Stored data below:
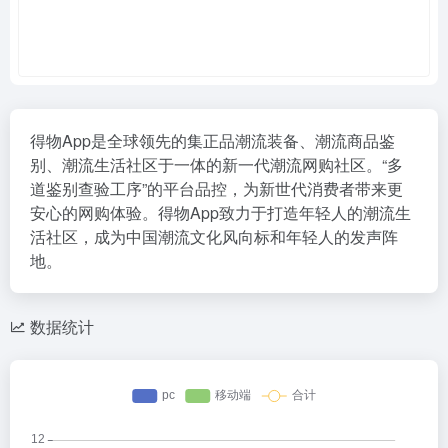
得物App是全球领先的集正品潮流装备、潮流商品鉴
别、潮流生活社区于一体的新一代潮流网购社区。“多
道鉴别查验工序”的平台品控，为新世代消费者带来更
安心的网购体验。得物App致力于打造年轻人的潮流生
活社区，成为中国潮流文化风向标和年轻人的发声阵
地。
数据统计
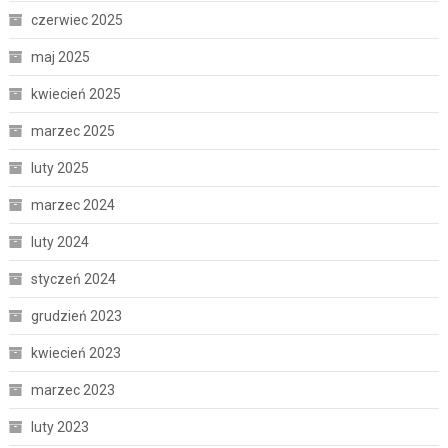
czerwiec 2025
maj 2025
kwiecień 2025
marzec 2025
luty 2025
marzec 2024
luty 2024
styczeń 2024
grudzień 2023
kwiecień 2023
marzec 2023
luty 2023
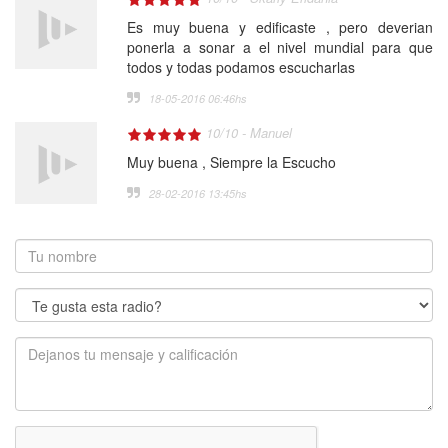
Es muy buena y edificaste , pero deverian
ponerla a sonar a el nivel mundial para que
todos y todas podamos escucharlas
18-05-2016 06:46
hs
10
/
10
-
Manuel
Muy buena , Siempre la Escucho
28-02-2016 13:45
hs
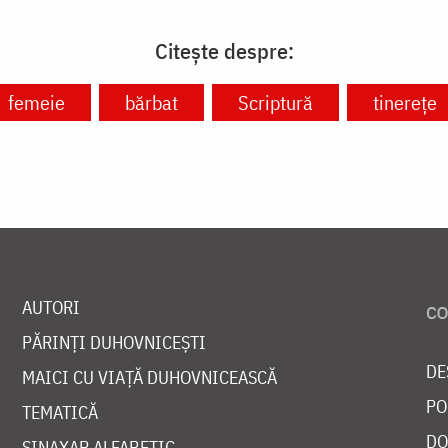
Citește despre:
femeie
bărbat
Scriptură
tinerețe
AUTORI
PĂRINȚI DUHOVNICEȘTI
DE
MAICI CU VIAȚĂ DUHOVNICEASCĂ
PO
TEMATICĂ
DO
SINAXAR ALFABETIC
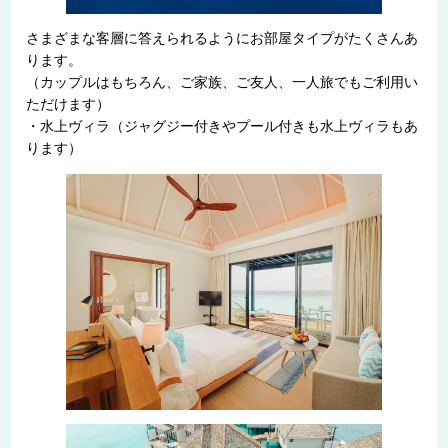
さまざまな客層に答えられるようにお部屋タイプがたくさんあ
ります。
（カップルはもちろん、ご家族、ご友人、一人旅でもご利用い
ただけます）
・水上ヴィラ（ジャグジー付きやプール付きも水上ヴィラもあ
ります）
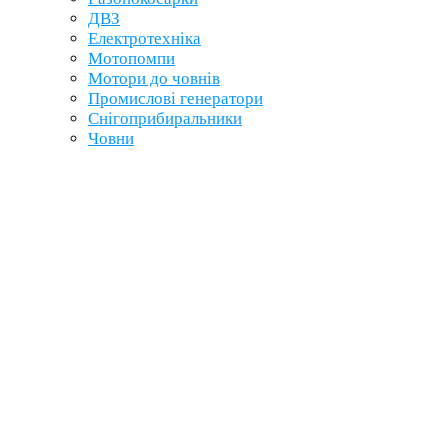
ДВЗ
Електротехніка
Мотопомпи
Мотори до човнів
Промислові генератори
Снігоприбиральники
Човни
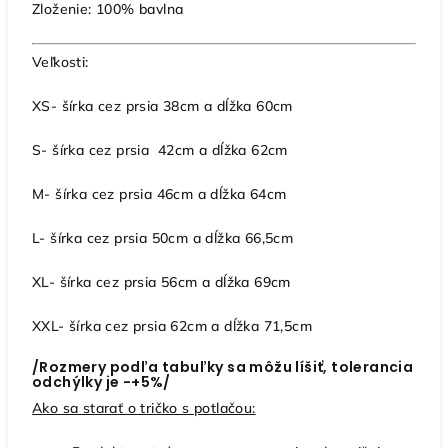
Zloženie: 100% bavlna
Veľkosti:
XS- šírka cez prsia 38cm a dĺžka 60cm
S- šírka cez prsia 42cm a dĺžka 62cm
M- šírka cez prsia 46cm a dĺžka 64cm
L- šírka cez prsia 50cm a dĺžka 66,5cm
XL- šírka cez prsia 56cm a dĺžka 69cm
XXL- šírka cez prsia 62cm a dĺžka 71,5cm
/Rozmery podľa tabuľky sa môžu líšiť, tolerancia
odchýlky je -+5%/
Ako sa starať o tričko s potlačou:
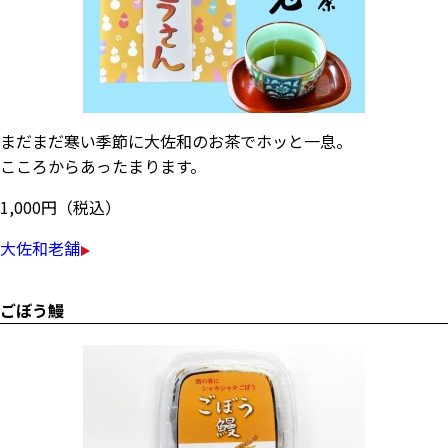
まだまだ寒い季節に大佐和のお茶でホッと一息。
こころからあったまります。
1,000円（税込）
大佐和老舗
ごぼう鰻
End of Stored data.
Put each line of text from the whole listing above into a Markdown table with two columns, Row for the line's number and Line for the line itself, and skip any blank lines. Leave the pictures out of your answer.

| Row | Line |
|---|---|
| 1 | 得物App是全球领先的集正品潮流装备、潮流商品鉴 |
| 2 | 别、潮流生活社区于一体的新一代潮流网购社区。“多 |
| 3 | 道鉴别查验工序”的平台品控，为新世代消费者带来更 |
| 4 | 安心的网购体验。得物App致力于打造年轻人的潮流生 |
| 5 | 活社区，成为中国潮流文化风向标和年轻人的发声阵 |
| 6 | 地。 |
| 7 | 数据统计 |
| 8 | czerwiec 2025 |
| 9 | maj 2025 |
| 10 | kwiecień 2025 |
| 11 | marzec 2025 |
| 12 | luty 2025 |
| 13 | marzec 2024 |
| 14 | luty 2024 |
| 15 | styczeń 2024 |
| 16 | grudzień 2023 |
| 17 | kwiecień 2023 |
| 18 | marzec 2023 |
| 19 | luty 2023 |
| 20 | Es muy buena y edificaste , pero deverian |
| 21 | ponerla a sonar a el nivel mundial para que |
| 22 | todos y todas podamos escucharlas |
| 23 | 18-05-2016 06:46 |
| 24 | hs |
| 25 | 10 |
| 26 | / |
| 27 | 10 |
| 28 | - |
| 29 | Manuel |
| 30 | Muy buena , Siempre la Escucho |
| 31 | 28-02-2016 13:45 |
| 32 | hs |
| 33 | Citește despre: |
| 34 | femeie |
| 35 | bărbat |
| 36 | Scriptură |
| 37 | tinerețe |
| 38 | AUTORI |
| 39 | PĂRINȚI DUHOVNICEȘTI |
| 40 | DE |
| 41 | MAICI CU VIAȚĂ DUHOVNICEASCĂ |
| 42 | PO |
| 43 | TEMATICĂ |
| 44 | DO |
| 45 | SINAXAR ALFABETIC |
| 46 | さまざまな客層に答えられるようにお部屋タイプがたくさんあ |
| 47 | ります。 |
| 48 | （カップルはもちろん、ご家族、ご友人、一人旅でもご利用い |
| 49 | ただけます） |
| 50 | ・水上ヴィラ（ジャグジー付きやプール付きも水上ヴィラもあ |
| 51 | ります） |
| 52 | ДВЗ |
| 53 | Електротехніка |
| 54 | Мотопомпи |
| 55 | Мотори до човнів |
| 56 | Промислові генератори |
| 57 | Снігоприбиральники |
| 58 | Човни |
| 59 | Zloženie: 100% bavlna |
| 60 | Veľkosti: |
| 61 | XS- šírka cez prsia 38cm a dĺžka 60cm |
| 62 | S- šírka cez prsia 42cm a dĺžka 62cm |
| 63 | M- šírka cez prsia 46cm a dĺžka 64cm |
| 64 | L- šírka cez prsia 50cm a dĺžka 66,5cm |
| 65 | XL- šírka cez prsia 56cm a dĺžka 69cm |
| 66 | XXL- šírka cez prsia 62cm a dĺžka 71,5cm |
| 67 | /Rozmery podľa tabuľky sa môžu líšiť, tolerancia |
| 68 | odchýlky je -+5%/ |
| 69 | Ako sa starať o tričko s potlačou: |
| 70 | まだまだ寒い季節に大佐和のお茶でホッと一息。 |
| 71 | こころからあったまります。 |
| 72 | 1,000円（税込） |
| 73 | 大佐和老舗 |
| 74 | ごぼう鰻 |